Reproduce nothing but the closing run of lines: the line with "Mutant in1814 establishes" and each line that follows it to the end of the data.

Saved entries
= Beginning of Section =

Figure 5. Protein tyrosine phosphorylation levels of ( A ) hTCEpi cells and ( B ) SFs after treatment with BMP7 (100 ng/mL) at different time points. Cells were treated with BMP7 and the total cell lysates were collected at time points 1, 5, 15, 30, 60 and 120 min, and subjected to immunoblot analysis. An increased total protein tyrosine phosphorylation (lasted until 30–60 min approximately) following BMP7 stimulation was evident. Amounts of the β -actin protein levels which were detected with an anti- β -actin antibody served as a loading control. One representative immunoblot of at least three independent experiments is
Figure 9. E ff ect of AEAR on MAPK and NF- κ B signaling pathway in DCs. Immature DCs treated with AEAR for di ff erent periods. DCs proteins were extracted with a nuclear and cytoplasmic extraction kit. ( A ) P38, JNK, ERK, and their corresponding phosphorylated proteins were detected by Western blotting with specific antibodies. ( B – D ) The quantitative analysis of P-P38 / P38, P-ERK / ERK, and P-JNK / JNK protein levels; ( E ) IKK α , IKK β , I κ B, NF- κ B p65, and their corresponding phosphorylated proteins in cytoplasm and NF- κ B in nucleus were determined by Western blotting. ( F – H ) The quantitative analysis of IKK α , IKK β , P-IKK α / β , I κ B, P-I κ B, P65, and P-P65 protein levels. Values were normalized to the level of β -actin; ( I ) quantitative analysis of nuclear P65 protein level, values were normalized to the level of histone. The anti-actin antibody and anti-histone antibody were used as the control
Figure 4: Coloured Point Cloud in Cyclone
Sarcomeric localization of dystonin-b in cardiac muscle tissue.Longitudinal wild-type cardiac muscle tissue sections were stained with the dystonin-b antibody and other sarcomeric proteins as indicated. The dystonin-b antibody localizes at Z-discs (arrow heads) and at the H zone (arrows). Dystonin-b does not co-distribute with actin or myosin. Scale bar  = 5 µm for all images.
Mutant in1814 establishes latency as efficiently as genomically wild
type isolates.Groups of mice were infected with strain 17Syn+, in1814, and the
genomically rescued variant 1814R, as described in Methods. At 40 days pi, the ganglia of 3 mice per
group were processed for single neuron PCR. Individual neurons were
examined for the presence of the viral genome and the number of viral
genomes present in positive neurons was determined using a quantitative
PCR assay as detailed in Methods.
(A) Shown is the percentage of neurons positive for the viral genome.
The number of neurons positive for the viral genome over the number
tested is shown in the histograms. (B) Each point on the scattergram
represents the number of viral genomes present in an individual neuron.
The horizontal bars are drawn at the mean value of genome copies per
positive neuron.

= End of Section =

-- Task result --
Mutant in1814 establishes latency as efficiently as genomically wild
type isolates.Groups of mice were infected with strain 17Syn+, in1814, and the
genomically rescued variant 1814R, as described in Methods. At 40 days pi, the ganglia of 3 mice per
group were processed for single neuron PCR. Individual neurons were
examined for the presence of the viral genome and the number of viral
genomes present in positive neurons was determined using a quantitative
PCR assay as detailed in Methods.
(A) Shown is the percentage of neurons positive for the viral genome.
The number of neurons positive for the viral genome over the number
tested is shown in the histograms. (B) Each point on the scattergram
represents the number of viral genomes present in an individual neuron.
The horizontal bars are drawn at the mean value of genome copies per
positive neuron.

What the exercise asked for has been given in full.